Beijing runs Hong Kong’s foreign affairs, says Carrie Lam, after British politician barred from city

Chief executive says city’s high degree of autonomy does not apply in all respects, adding that British commentators ‘very unfair to Hong Kong’

Beijing runs Hong Kong’s foreign affairs and the Basic Law does not give the city a high degree of autonomy in every respect, the city’s leader said on Thursday, after a British human rights campaigner was turned back at immigration.

But Chief Executive Carrie Lam Cheng Yuet-ngor would not say whether mainland officials were behind the decision.
Lam spoke after Benedict Rogers was barred from Hong Kong on Wednesday without explanation. Immigration Department officers at the airport put Rogers, deputy chairman of the UK Conservative Party’s human rights commission, on a plane back to Thailand, where he had just come from.

UK Foreign Secretary Boris Johnson said the government would seek an “urgent explanation” from the Hong Kong and mainland governments about what happened, and said Hong Kong’s rights and freedoms should be “fully respected”.

Hong Kong admonishes US panel for calling future of ‘one country, two systems’ increasingly uncertain

On Thursday, Lam said she could not reveal why Rogers was denied entry. But governments everywhere have discretion over who is allowed in and who is not, she said.

“Some commentators and politicians in Britain have been very unfair to Hong Kong,” she said on a radio programme.

“They have attacked our legal system, and said that the judges have been interfered with politically. They have totally forgotten that we have an independent judiciary.”

▸ **DATA SHOWN**

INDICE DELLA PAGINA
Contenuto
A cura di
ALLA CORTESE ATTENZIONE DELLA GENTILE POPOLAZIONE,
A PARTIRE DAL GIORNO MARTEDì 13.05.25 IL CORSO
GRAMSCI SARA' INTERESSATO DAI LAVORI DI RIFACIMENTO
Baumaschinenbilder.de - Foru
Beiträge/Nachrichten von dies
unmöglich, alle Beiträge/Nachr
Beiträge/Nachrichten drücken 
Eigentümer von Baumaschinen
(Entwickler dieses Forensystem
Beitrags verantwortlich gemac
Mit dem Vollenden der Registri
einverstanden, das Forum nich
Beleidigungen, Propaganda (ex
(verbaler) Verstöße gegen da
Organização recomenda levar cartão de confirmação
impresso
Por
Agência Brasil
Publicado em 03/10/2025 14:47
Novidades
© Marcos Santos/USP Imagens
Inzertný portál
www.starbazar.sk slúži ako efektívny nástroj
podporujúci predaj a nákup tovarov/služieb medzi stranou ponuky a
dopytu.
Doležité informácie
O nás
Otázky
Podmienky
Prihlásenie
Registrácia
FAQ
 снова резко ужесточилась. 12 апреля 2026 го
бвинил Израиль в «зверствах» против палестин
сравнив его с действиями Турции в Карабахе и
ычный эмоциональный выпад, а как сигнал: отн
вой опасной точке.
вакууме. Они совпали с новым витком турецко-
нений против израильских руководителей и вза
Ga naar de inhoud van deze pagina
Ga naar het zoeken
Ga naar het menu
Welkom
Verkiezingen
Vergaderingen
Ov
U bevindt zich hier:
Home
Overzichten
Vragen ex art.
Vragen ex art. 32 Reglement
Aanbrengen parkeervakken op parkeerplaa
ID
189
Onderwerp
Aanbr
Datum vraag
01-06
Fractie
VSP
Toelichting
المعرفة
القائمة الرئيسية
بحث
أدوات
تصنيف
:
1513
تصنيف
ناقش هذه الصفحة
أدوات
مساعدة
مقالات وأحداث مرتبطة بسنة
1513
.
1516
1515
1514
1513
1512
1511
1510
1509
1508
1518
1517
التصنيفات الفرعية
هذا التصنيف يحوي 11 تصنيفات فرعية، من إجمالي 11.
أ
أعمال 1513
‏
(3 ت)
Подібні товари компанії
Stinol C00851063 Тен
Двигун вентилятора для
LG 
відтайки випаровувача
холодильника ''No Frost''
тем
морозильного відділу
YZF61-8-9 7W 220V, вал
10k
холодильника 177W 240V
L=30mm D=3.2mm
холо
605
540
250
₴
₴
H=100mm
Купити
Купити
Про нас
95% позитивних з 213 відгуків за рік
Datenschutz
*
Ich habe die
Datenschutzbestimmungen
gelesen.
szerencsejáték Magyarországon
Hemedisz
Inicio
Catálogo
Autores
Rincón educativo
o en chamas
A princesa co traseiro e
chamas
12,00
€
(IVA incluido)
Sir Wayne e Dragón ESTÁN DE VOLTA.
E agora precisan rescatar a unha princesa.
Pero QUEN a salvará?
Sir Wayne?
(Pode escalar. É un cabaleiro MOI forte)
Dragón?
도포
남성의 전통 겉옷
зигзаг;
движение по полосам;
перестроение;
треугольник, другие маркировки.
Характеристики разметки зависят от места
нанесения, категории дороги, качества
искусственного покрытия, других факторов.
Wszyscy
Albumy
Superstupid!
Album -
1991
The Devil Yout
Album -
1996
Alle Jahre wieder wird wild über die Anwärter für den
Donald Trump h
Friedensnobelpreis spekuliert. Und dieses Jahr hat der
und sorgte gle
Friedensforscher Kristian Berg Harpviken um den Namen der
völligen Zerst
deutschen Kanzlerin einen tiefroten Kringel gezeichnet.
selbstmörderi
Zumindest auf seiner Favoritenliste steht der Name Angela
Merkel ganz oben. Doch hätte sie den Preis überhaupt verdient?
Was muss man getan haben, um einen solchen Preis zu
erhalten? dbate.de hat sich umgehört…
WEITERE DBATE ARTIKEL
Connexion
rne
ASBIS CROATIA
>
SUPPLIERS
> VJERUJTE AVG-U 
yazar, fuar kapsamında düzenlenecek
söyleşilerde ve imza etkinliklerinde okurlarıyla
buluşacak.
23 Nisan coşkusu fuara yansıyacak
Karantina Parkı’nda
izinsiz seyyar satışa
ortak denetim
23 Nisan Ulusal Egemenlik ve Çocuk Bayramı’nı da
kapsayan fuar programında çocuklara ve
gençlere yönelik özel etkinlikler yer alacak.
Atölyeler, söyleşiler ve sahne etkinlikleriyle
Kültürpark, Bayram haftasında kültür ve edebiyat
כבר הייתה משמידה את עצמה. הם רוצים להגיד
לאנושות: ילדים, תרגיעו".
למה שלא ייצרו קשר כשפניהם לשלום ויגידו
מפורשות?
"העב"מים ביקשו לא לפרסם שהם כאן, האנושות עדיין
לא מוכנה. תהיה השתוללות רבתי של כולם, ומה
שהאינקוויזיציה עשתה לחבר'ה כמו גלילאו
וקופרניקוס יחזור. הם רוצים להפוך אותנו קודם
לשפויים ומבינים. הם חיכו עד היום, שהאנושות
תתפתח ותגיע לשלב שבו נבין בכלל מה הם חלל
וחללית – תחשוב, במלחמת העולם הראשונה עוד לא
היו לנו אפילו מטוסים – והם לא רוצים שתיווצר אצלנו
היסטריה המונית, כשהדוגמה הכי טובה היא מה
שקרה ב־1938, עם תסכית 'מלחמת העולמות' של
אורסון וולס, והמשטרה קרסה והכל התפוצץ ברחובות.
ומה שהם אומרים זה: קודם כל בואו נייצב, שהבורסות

▸ **REQUIREMENT 1**
Summarize the article on Benedict Rogers being barred from Hong Kong in two sentences.
▸ **REQUIREMENT 2**
Repeat word for word the passage of the article on Benedict Rogers being barred from Hong Kong that runs from "Beijing runs Hong Kong’s foreign affairs and" up to and including "just come from.".
The records were taken from a different source.

▸ **WRITTEN REPLY 1**
After British human rights campaigner Benedict Rogers was barred from Hong Kong without explanation and put on a plane back to Thailand, Chief Executive Carrie Lam said Beijing runs the city's foreign affairs and the Basic Law does not give Hong Kong a high degree of autonomy in every respect. Lam would not reveal why Rogers was denied entry or say whether mainland officials were behind the decision, while UK Foreign Secretary Boris Johnson said the government would seek an "urgent explanation" from the Hong Kong and mainland governments.

▸ **WRITTEN REPLY 2**
Beijing runs Hong Kong’s foreign affairs and the Basic Law does not give the city a high degree of autonomy in every respect, the city’s leader said on Thursday, after a British human rights campaigner was turned back at immigration.

But Chief Executive Carrie Lam Cheng Yuet-ngor would not say whether mainland officials were behind the decision.
Lam spoke after Benedict Rogers was barred from Hong Kong on Wednesday without explanation. Immigration Department officers at the airport put Rogers, deputy chairman of the UK Conservative Party’s human rights commission, on a plane back to Thailand, where he had just come from.